Perfect Films: Tár

Author’s Note: I first posted this essay a few years ago. I’ve decided to repost it now due to some recent interest.

When I finally watched Todd Field’s 2022 movie Tár, starring Cate Blanchett. I really didn’t know much about the film, except that it had been well received (Blanchett received an Oscar nomination) and that it was about a female orchestra conductor named Lydia Tár. From this scant information, I assumed it would be a worthy but standard drama about a woman artist’s struggle to thrive in a male-dominated world.

Boy, was I wrong! Tár is a great movie. So great, in fact, that I became temporarily obsessed with it, so much so that I tried to figure out what the name Tár means. I ran it through Google translate and got a hit: tár is Icelandic for tear (the verb, as in “to tear to shreds”). I don’t know if this was Field’s intention, but it fits well—Lydia rips everything and everyone around her to shreds. And in the last part of the film, she faces an almost literal tear in the fabric of reality.

Put simply, Tár is a monster movie. Lydia is the monster.

----

Answer from the essay on the film Tár:
(a) Who directed the film, and in what year was it released?
(b) What does the word tár mean in Icelandic, according to the essay?
(c) What kind of movie does the essay say Tár is?
The data below play no part in this.

* Dataset extract
----

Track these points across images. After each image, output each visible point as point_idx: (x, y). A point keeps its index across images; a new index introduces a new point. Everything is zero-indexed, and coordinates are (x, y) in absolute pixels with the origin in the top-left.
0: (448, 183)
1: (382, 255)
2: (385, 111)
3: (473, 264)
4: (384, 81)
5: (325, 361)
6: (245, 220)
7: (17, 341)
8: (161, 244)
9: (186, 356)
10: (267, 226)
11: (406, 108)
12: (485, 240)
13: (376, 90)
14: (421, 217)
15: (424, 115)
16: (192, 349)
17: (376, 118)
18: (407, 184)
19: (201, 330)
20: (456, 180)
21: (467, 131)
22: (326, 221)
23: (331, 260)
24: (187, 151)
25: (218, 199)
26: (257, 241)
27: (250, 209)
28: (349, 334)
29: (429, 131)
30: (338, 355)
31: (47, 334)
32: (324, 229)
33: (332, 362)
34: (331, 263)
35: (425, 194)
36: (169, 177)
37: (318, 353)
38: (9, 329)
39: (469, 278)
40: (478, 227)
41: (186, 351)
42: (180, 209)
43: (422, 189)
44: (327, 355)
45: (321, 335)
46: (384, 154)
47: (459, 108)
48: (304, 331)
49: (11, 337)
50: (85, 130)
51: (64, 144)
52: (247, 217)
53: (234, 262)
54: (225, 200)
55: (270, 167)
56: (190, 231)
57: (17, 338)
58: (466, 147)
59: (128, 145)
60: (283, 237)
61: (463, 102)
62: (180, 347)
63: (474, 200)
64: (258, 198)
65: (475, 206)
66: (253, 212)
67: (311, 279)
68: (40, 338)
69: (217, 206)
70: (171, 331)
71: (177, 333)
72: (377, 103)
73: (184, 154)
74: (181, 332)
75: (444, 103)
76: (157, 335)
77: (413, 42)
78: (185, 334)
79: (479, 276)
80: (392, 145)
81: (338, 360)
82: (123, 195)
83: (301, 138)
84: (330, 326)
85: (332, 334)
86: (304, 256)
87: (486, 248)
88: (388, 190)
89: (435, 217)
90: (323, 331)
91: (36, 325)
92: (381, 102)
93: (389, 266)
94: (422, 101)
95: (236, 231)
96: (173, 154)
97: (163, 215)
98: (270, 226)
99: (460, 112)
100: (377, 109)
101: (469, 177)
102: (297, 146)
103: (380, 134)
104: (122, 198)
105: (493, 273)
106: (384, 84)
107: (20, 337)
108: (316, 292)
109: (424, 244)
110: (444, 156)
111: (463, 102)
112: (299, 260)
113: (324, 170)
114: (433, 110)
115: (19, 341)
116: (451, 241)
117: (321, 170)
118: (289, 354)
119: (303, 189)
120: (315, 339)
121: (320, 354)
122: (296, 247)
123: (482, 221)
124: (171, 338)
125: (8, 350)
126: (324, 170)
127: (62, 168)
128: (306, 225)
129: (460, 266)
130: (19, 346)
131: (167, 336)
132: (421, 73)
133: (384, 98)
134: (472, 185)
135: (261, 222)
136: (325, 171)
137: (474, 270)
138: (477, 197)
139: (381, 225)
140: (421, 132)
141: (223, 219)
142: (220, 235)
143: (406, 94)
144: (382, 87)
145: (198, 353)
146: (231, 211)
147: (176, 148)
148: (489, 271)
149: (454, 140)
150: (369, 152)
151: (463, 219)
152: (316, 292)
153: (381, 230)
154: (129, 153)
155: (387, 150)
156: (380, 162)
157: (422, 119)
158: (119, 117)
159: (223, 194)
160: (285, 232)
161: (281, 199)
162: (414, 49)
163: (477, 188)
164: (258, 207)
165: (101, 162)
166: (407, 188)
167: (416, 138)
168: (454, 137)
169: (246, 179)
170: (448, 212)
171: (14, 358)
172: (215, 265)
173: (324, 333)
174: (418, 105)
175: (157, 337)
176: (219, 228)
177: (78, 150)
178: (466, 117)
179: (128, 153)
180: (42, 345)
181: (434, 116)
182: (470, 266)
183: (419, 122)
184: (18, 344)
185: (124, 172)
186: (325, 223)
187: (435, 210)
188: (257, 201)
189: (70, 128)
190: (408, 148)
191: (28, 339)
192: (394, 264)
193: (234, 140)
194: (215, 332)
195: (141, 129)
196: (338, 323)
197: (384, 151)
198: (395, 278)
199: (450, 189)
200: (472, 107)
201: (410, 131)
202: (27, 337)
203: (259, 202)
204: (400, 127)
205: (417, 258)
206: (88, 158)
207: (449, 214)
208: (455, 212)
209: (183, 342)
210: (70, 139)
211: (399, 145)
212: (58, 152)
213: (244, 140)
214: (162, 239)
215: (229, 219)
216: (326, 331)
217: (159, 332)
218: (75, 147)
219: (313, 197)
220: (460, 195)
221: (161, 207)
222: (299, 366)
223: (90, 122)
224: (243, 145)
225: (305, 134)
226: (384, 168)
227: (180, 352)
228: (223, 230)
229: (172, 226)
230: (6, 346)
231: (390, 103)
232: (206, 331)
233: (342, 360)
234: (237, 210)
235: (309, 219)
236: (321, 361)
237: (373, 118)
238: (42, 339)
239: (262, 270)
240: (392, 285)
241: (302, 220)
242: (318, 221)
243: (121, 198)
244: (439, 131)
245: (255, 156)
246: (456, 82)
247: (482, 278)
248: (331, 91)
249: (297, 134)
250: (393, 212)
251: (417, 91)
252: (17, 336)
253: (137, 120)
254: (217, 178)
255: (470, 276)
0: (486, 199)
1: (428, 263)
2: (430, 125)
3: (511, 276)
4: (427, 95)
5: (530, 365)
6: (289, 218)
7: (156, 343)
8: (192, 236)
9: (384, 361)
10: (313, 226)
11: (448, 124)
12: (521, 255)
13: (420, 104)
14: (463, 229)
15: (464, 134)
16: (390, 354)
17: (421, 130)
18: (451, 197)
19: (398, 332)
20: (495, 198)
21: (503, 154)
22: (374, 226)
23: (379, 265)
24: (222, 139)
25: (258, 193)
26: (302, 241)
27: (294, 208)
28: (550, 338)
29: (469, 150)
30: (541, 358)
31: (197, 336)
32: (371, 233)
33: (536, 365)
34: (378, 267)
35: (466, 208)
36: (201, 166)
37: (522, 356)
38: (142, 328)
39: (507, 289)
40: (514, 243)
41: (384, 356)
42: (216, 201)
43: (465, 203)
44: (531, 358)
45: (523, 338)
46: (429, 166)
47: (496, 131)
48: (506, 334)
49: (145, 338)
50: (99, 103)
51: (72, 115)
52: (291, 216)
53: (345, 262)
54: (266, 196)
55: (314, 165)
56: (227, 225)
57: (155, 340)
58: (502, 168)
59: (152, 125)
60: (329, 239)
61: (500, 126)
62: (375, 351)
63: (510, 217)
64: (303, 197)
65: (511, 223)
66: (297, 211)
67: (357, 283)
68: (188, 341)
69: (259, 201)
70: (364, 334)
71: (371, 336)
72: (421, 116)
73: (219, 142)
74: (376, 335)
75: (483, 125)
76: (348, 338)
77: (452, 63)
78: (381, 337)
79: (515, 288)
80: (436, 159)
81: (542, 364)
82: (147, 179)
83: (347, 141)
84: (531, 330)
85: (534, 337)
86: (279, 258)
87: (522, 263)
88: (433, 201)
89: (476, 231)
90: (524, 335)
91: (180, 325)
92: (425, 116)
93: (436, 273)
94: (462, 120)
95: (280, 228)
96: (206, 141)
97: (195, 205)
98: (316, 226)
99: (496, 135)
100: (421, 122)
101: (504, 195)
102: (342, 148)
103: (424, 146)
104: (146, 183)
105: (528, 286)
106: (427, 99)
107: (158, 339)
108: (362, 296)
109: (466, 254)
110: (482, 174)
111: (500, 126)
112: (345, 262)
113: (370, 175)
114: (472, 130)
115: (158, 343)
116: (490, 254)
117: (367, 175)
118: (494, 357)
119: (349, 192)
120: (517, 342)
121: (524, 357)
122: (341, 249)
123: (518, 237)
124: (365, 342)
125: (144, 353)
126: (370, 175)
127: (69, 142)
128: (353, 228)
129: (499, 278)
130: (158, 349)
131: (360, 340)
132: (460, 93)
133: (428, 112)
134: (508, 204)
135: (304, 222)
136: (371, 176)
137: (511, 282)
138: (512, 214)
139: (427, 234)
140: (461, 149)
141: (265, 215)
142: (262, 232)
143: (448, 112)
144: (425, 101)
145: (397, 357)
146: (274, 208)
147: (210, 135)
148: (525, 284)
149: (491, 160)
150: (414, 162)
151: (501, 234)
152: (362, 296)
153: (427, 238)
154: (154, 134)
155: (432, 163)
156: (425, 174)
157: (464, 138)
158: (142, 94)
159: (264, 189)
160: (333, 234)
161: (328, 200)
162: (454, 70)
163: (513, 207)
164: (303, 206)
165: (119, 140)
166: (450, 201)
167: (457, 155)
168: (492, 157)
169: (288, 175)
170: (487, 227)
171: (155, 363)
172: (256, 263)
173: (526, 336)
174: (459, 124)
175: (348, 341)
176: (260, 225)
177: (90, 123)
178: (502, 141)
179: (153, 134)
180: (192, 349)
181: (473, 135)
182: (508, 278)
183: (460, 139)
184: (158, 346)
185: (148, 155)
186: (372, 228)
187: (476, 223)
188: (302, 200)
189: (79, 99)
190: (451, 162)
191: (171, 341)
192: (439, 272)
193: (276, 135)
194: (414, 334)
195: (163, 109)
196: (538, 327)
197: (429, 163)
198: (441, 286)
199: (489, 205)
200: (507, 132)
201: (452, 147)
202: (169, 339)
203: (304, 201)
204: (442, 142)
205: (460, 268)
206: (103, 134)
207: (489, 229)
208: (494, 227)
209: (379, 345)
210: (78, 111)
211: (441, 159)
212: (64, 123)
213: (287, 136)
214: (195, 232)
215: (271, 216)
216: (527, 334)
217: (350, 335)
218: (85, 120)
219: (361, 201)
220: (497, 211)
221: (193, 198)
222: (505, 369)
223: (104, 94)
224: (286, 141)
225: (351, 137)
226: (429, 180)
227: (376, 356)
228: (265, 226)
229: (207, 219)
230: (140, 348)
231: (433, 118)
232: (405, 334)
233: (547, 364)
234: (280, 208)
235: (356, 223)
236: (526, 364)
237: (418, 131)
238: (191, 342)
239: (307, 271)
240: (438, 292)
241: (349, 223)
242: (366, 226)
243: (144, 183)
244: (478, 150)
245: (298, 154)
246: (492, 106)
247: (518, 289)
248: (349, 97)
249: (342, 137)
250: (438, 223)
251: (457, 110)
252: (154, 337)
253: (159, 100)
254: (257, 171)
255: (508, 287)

----

* Task answer
(a) Todd Field directed it, and it was released in 2022.
(b) It means tear, the verb, as in "to tear to shreds."
(c) A monster movie.